Alla base del film sta senza dubbio l’evidente complesso di Edipo che affligge Edgar, generato dal rapporto morboso che egli ha con la madre e dalla presenza/assenza del padre, figura quest’ultima che manca sempre nei film di Eastwood (vedi il bellissimo Un mondo perfetto). Edgar vuole possedere la madre e quindi essere come lei. A tal proposito fondamentale è una delle scene più belle del film, che mette definitivamente in risalto la figura dello specchio. Parlo della scena in cui, in seguito alla morte di sua madre, J.Edgar si veste da donna dinanzi ad uno specchio, indossando vestiti e gioielli materni. E’questo il momento in cui egli scopre di amarla e di essere, al contempo, ciò che ella ha sempre sperato che il figlio non fosse, ovvero una “gerbera”, un omosessuale.
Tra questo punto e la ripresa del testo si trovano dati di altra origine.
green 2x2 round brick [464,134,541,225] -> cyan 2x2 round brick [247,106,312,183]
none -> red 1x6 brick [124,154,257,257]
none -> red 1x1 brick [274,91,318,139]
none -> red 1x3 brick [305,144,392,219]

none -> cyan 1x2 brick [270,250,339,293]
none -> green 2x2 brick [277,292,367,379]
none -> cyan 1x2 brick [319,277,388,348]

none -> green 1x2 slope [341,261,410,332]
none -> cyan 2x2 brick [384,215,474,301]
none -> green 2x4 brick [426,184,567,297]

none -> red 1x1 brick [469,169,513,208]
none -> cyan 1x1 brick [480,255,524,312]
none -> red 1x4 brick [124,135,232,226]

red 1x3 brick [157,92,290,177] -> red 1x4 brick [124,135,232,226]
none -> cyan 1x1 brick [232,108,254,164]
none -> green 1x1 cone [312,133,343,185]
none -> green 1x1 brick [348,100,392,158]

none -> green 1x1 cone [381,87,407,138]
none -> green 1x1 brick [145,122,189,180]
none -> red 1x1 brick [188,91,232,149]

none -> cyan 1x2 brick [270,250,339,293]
Concludo con un’ultima osservazione: ritengo che la bravura di Clint Eastwood come sempre stia nel saper raccontare storie universali, di grande interesse sociale, partendo da racconti individuali ed analizzando un singolo soggetto che, in qualche modo, si fa portavoce di determinate tematiche; Invicutus né è la dimostrazione più recente. Rapportarsi con un personaggio come quello di J. Edgar Hoover vuol dire, nel bene e nel male, confrontarsi con un pezzo molto ampio della storia degli Stati Uniti d’America. Eastwood con questo film si cimenta con quasi cinquant’anni di storia americana, e lo fa attraverso un personaggio chiave, quello di Hoover, personalità che ha influenzato storia ed immaginario collettivo. Questo perché? Perché egli più di tutti ha saputo dare, in tempi non sospetti, un ruolo fondamentale all’informazione e ai mass media, capendone l’ indiscutibile potenza. Infatti, l’immagine che Hoover ha dato di se al Paese è stata possibile solo grazie ai suoi rapporti strettissimi con i media. L’influenza che ha avuto sui giornali, sulle radio, e su tutti il cinema, mezzo che possiamo considerare anch’esso come uno specchio.
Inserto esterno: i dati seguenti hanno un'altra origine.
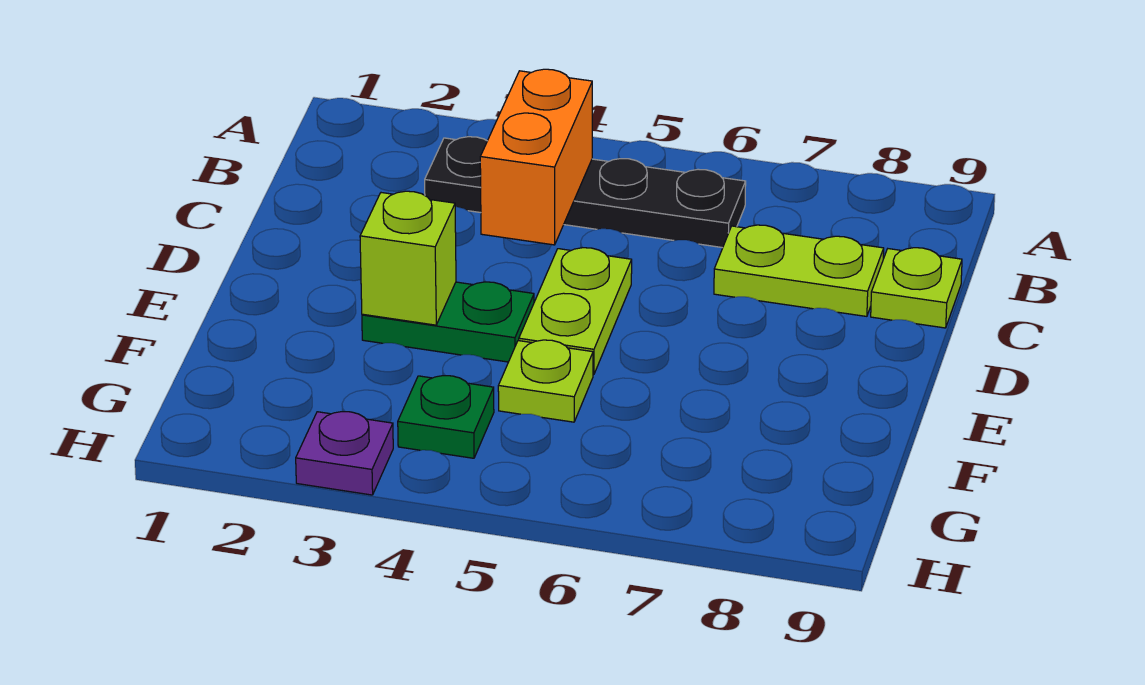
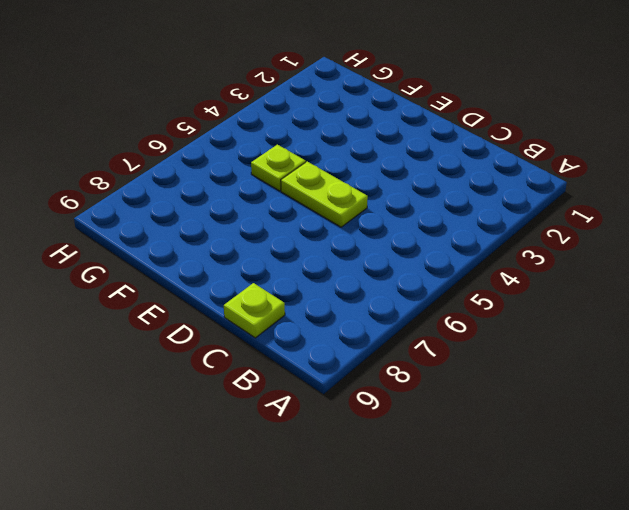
none -> black 1x4 plate [425,137,746,248]
none -> lime 1x2 plate [714,225,884,316]

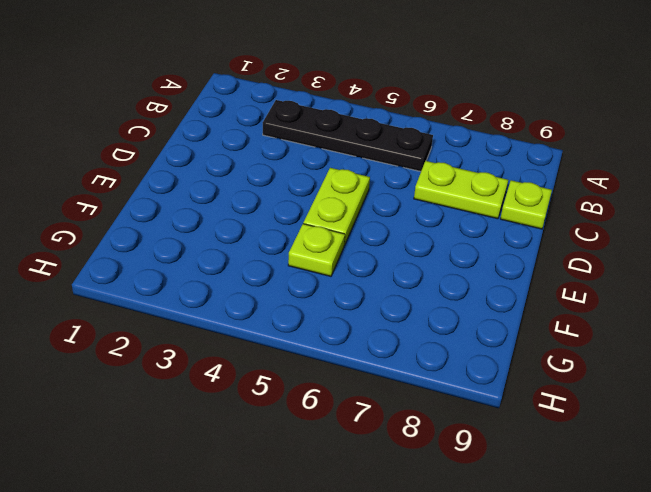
none -> green 1x2 plate [362,282,534,362]
none -> green 1x1 plate [398,376,494,458]

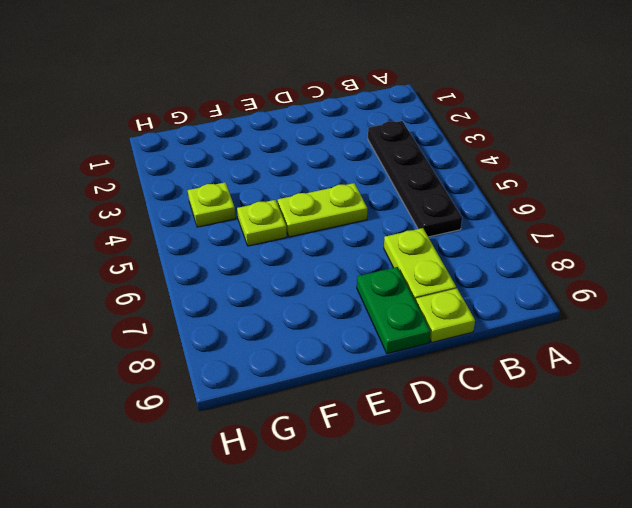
green 1x2 plate [357,267,431,354] -> green 1x2 plate moved to [362,282,534,362]
lime 1x1 plate [188,182,236,227] -> green 1x1 plate [398,376,494,458]
none -> purple 1x1 plate [296,412,393,495]
none -> orange 1x2 brick [480,69,592,245]

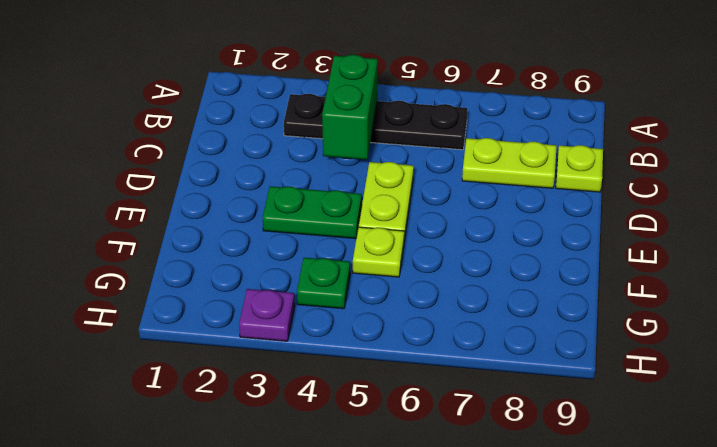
green 1x2 brick [322,55,378,160] -> orange 1x2 brick [480,69,592,245]
none -> lime 1x1 brick [360,191,456,325]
Il popolo americano rispecchiava profondamente le proprie prospettive di vita e, soprattutto, i propri desideri nelle storie dei film. Attraverso il controllo sul cinema Hoover riuscì ad indirizzare l’identificazione del pubblico in nuovi scenari e su nuovi eroi. Come dice egli stesso in una battuta del film “Se prima i bambini amavano identificarsi nei gangster adesso volevano tutti diventare poliziotti”. Si passa così da film come Nemico pubblico ai polizieschi, atti a dare l’immagine di una polizia forte e amica del popolo.
In definitiva, ciò che sembra dirci Clint Eastwood è che il sogno americano non esiste, è solo il frutto di una serie di menzogne, specchi e identità incomplete, proprio come J. Edgar Hoover.